Solenoid valves 20 to 28 are installed on the outlet sides of the bottles 2 to 10, respectively.
, and electromagnetic valves 29 to 32 are provided at the bottom and top sides of the reactor 11 in the flow path 14b, respectively.
これら電磁弁19〜32は制御手段(プログラマブルコ
ントローラ)12により制御されて開閉覆るようになっ
ている。These electromagnetic valves 19 to 32 are controlled by a control means (programmable controller) 12 to open and close.
電磁弁19は二方弁で通電時に聞き、また電磁弁20〜
30は三方弁で通電時に点線部分か実線部分と連通し、
また電磁弁31.32は三ノブ弁で通電時に実線状態か
ら点線状態に切り替わる。The solenoid valve 19 is a two-way valve that listens when energized, and the solenoid valve 20 ~
30 is a three-way valve that communicates with the dotted line or solid line when energized.

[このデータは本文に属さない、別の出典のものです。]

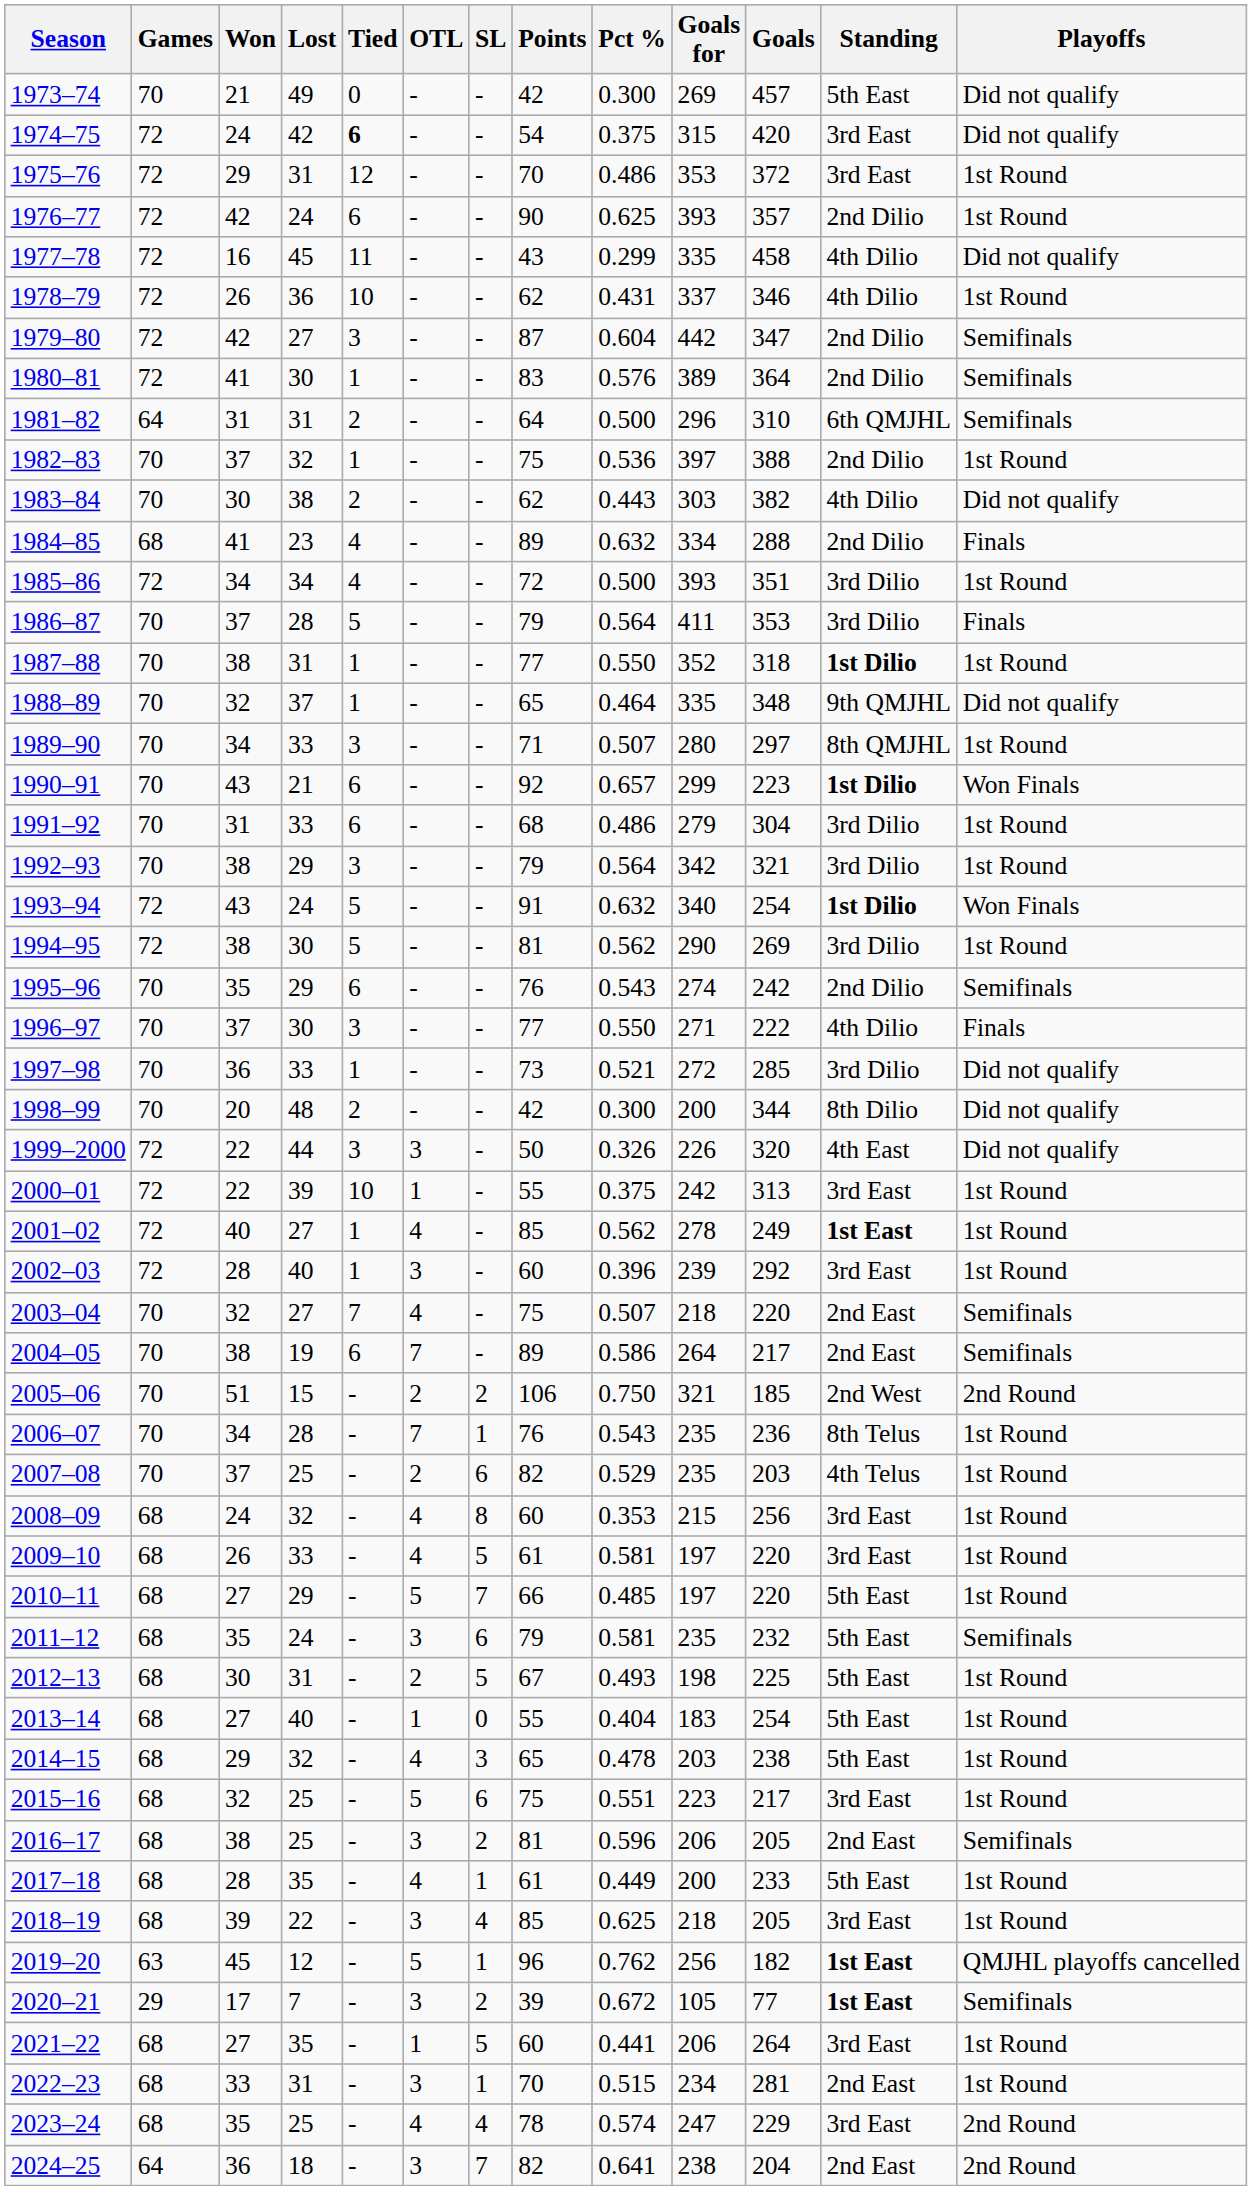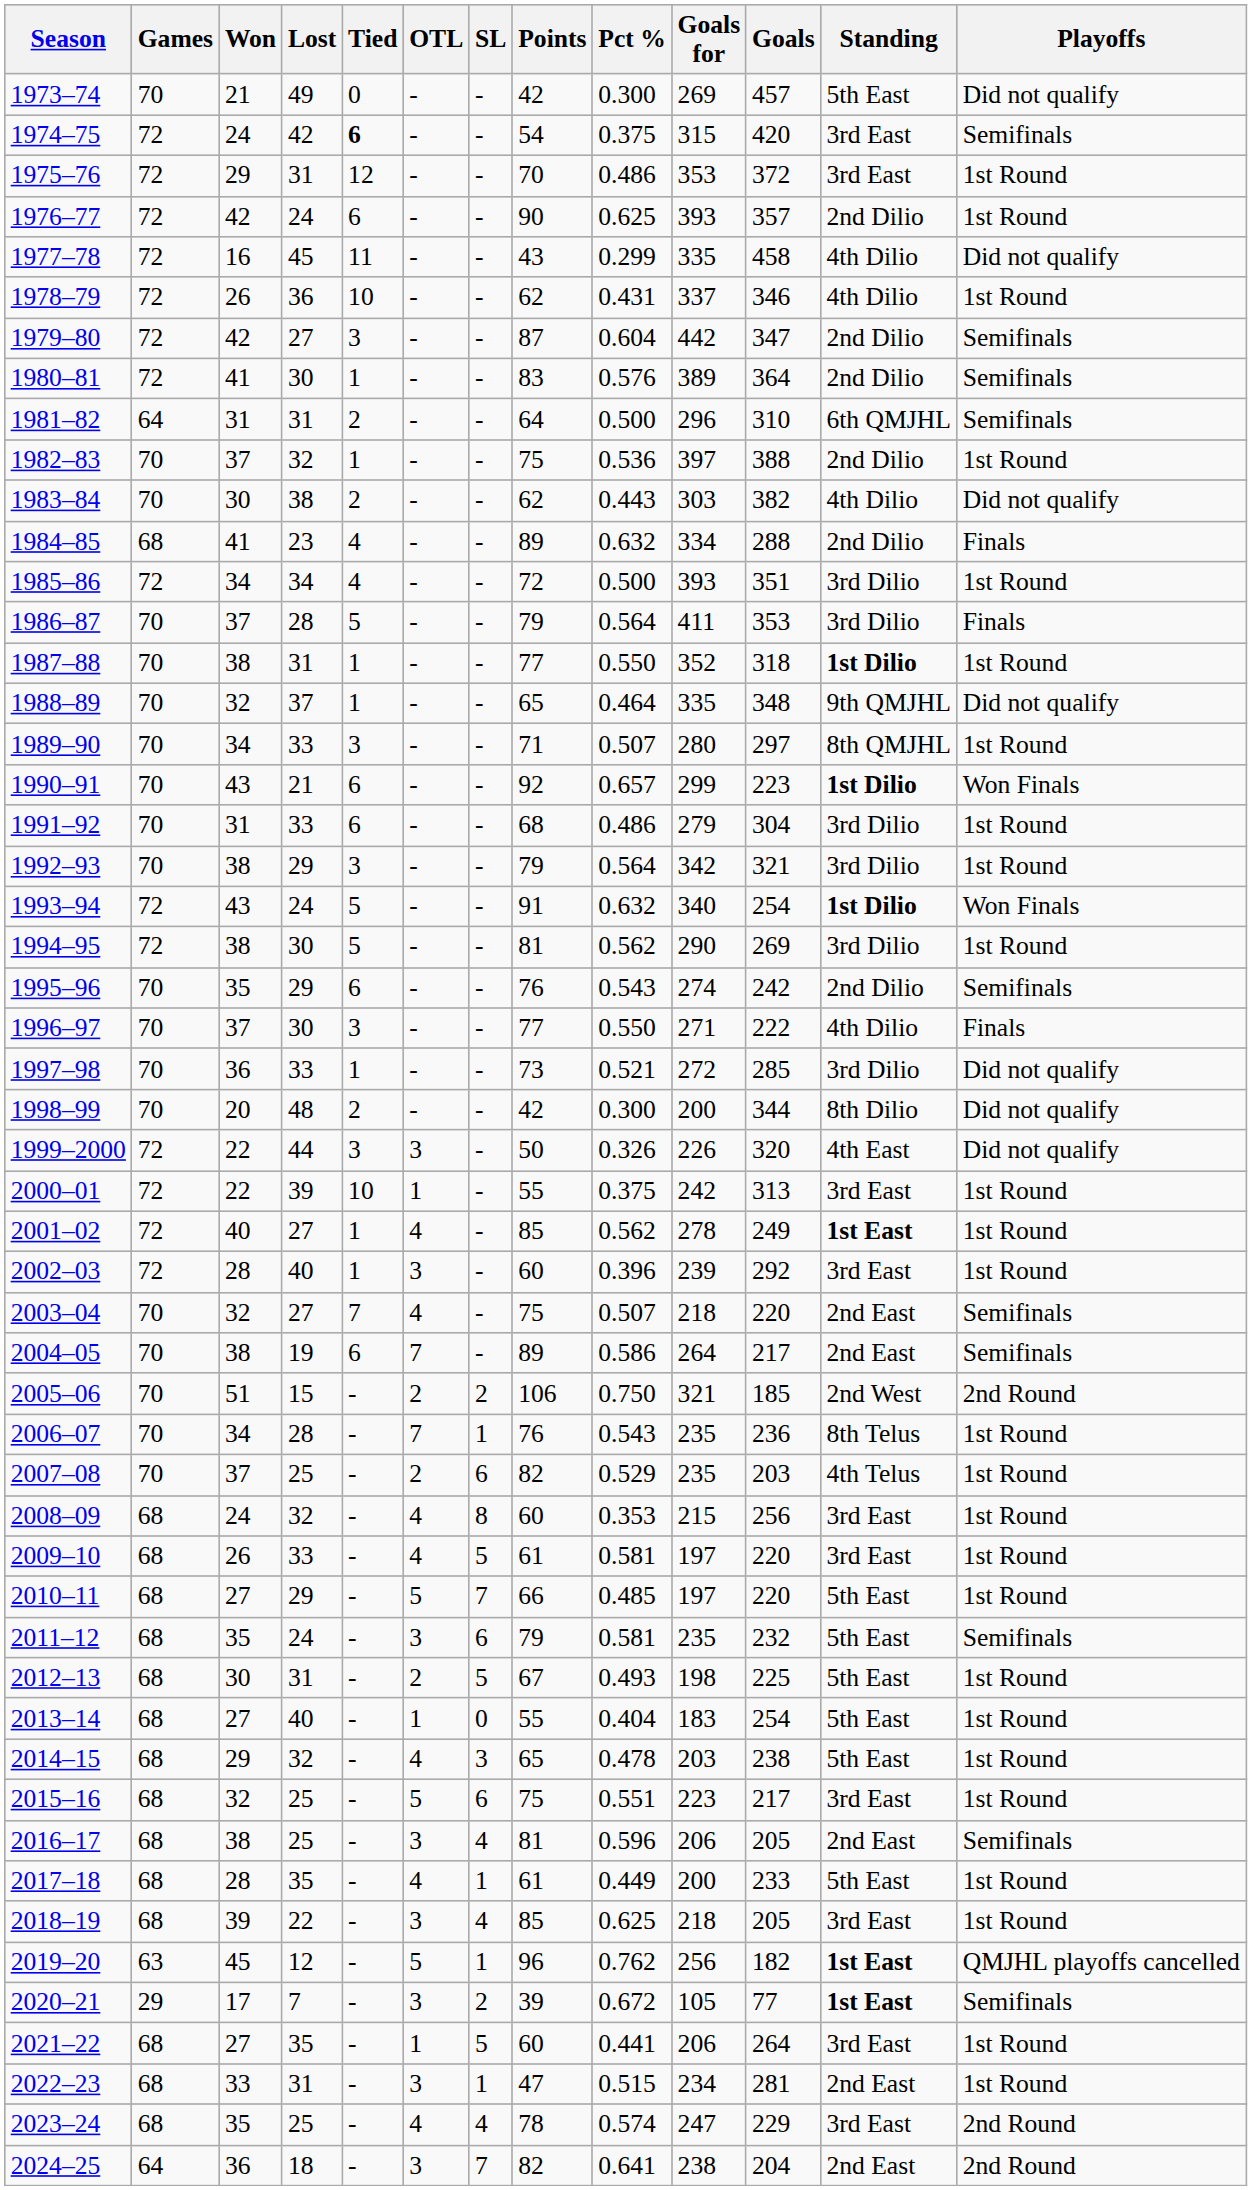1974–75 | Playoffs: Did not qualify -> Semifinals
2016–17 | SL: 2 -> 4
2022–23 | Points: 70 -> 47
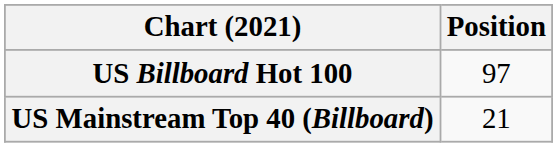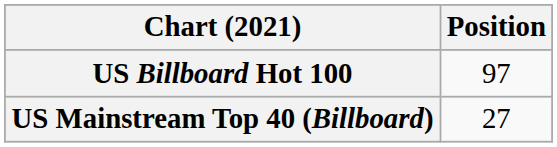US Mainstream Top 40 (Billboard) | Position: 21 -> 27
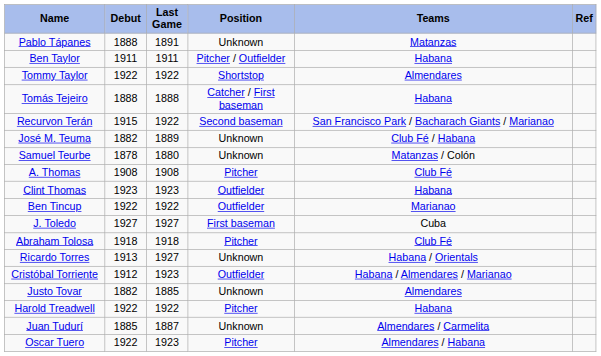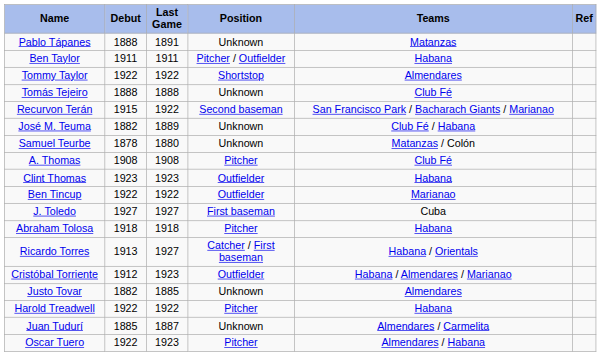Tomás Tejeiro | Position: Catcher / First baseman -> Unknown
Tomás Tejeiro | Teams: Habana -> Club Fé
Abraham Tolosa | Teams: Club Fé -> Habana
Ricardo Torres | Position: Unknown -> Catcher / First baseman
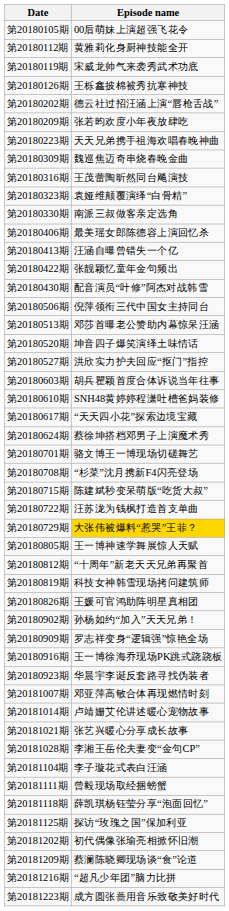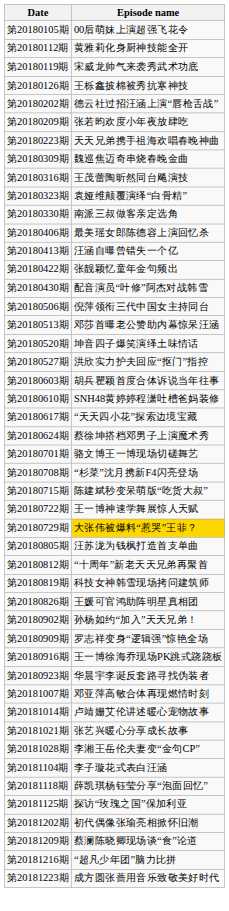第20180722期 | Episode name: 汪苏泷为钱枫打造首支单曲 -> 王一博神速学舞展惊人天赋
第20180805期 | Episode name: 王一博神速学舞展惊人天赋 -> 汪苏泷为钱枫打造首支单曲
- row: 第20181111期 | 曾毅现场取经捆螃蟹
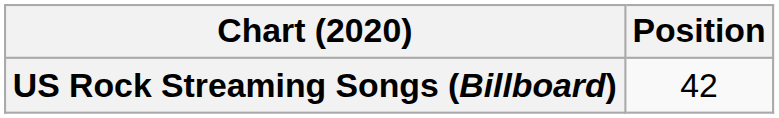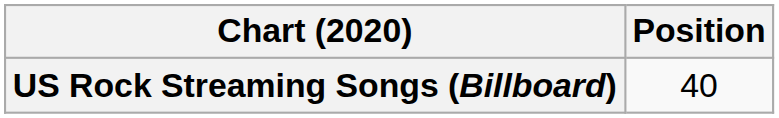US Rock Streaming Songs (Billboard) | Position: 42 -> 40
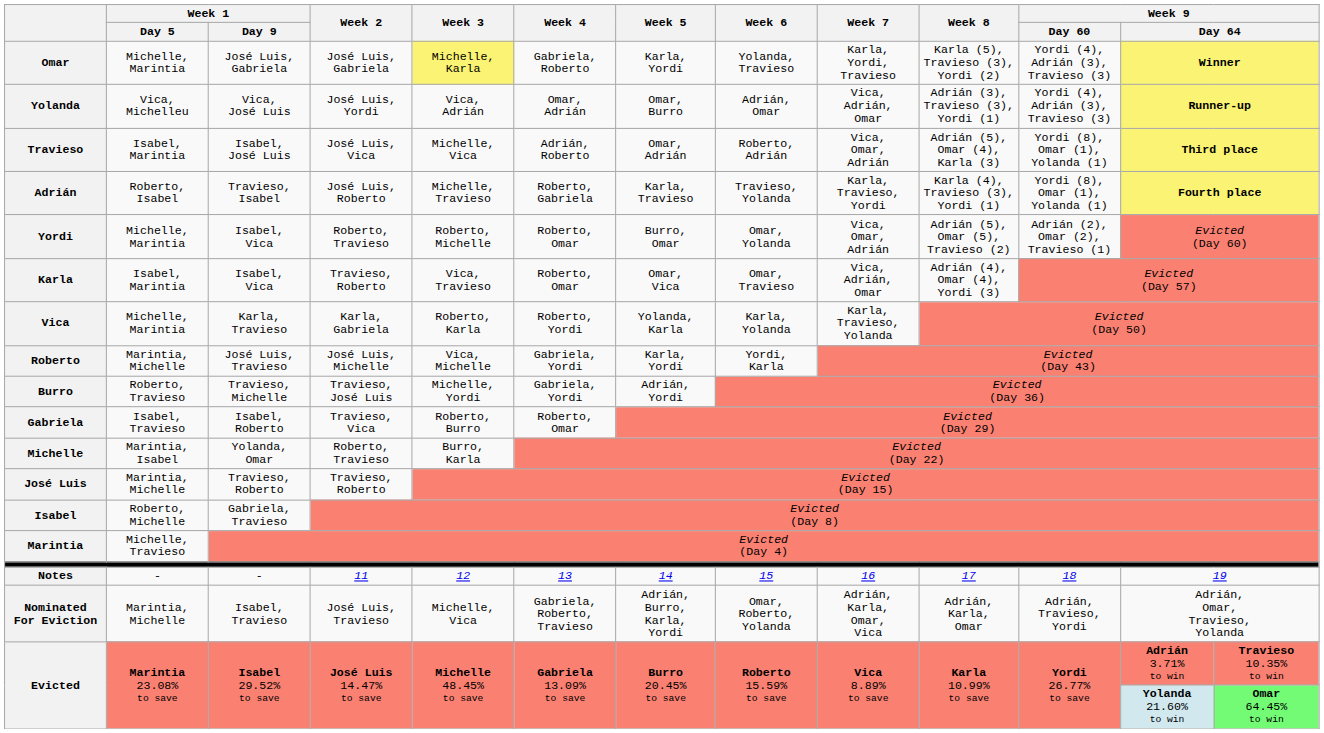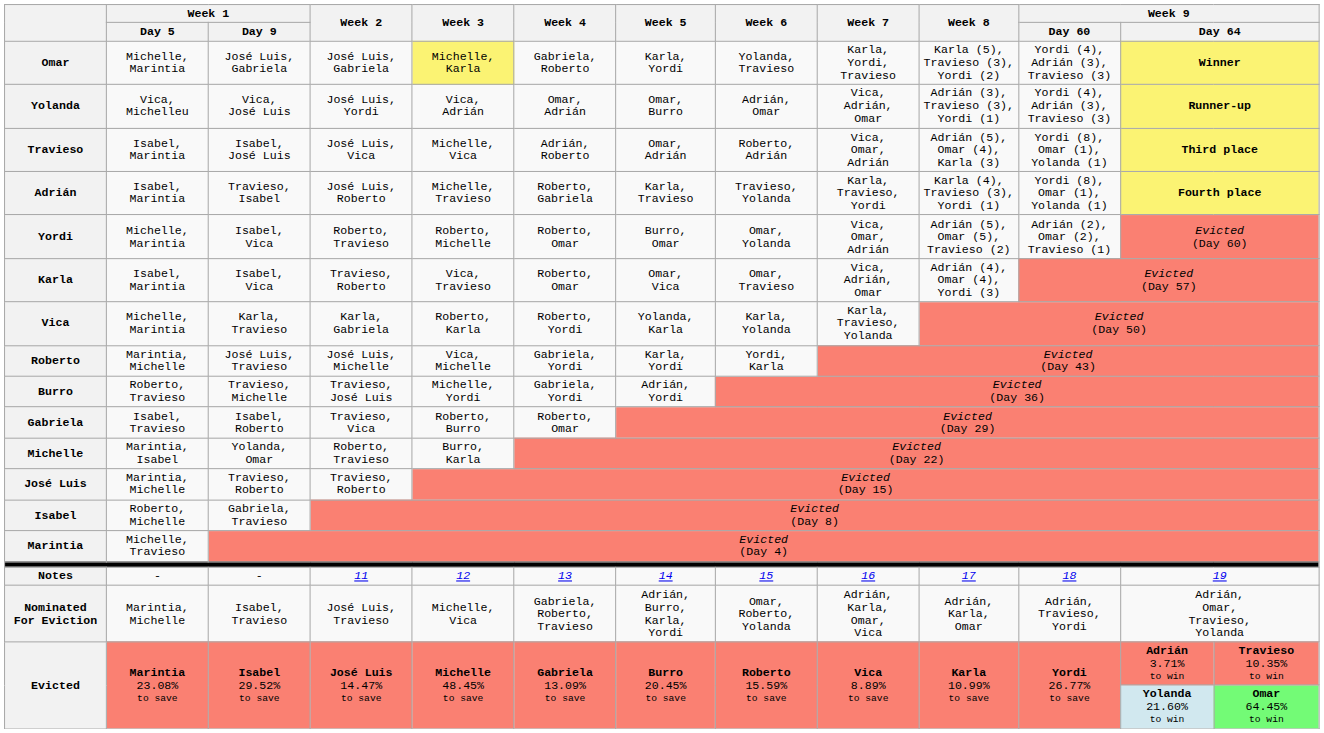Adrián | Week 1 / Day 5: Roberto, Isabel -> Isabel, Marintia
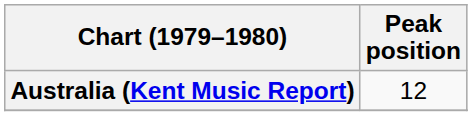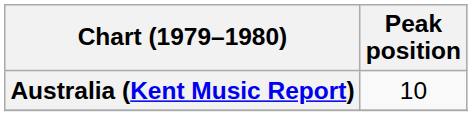Australia (Kent Music Report) | Peak position: 12 -> 10
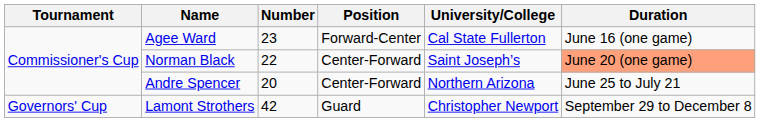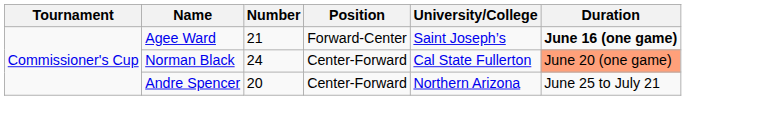Agee Ward | Number: 23 -> 21
Agee Ward | University/College: Cal State Fullerton -> Saint Joseph’s
Agee Ward | Duration: normal -> bold
Norman Black | Number: 22 -> 24
Norman Black | University/College: Saint Joseph’s -> Cal State Fullerton
- row: Governors' Cup | Lamont Strothers | 42 | Guard | Christopher Newport | September 29 to December 8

The electromagnetic valves 31 and 32 are three-knob valves that switch from a solid line state to a dotted line state when energized.
次に、このようなポリヌクレオチド合成)(置の一般的
な操作方法について説明すると、反応操作に際しては、
まず、反応器11内に例えばアミンヌクレオシド(T>
を結合させた多孔質ガラスの担持体(サポート)(!−
充填し、次いで制御手段12を動作させると、該制御手
段12に設定したプログラムの内容に従って電磁弁19
〜32が順次開閉されて、ラインバージ工程→洗浄工程
→11(1トリデル基工程→洗浄工程→カツプリング工
程→洗浄工程→酸化工程→洗浄工程→キヤツピング工程
→)ん浄工程が行われる。Next, to explain the general operation method for such polynucleotide synthesis), during reaction operation,
First, in the reactor 11, for example, amine nucleoside (T>
A porous glass support (!-
When the fuel is filled and the control means 12 is operated, the solenoid valve 19 is activated according to the contents of the program set in the control means 12.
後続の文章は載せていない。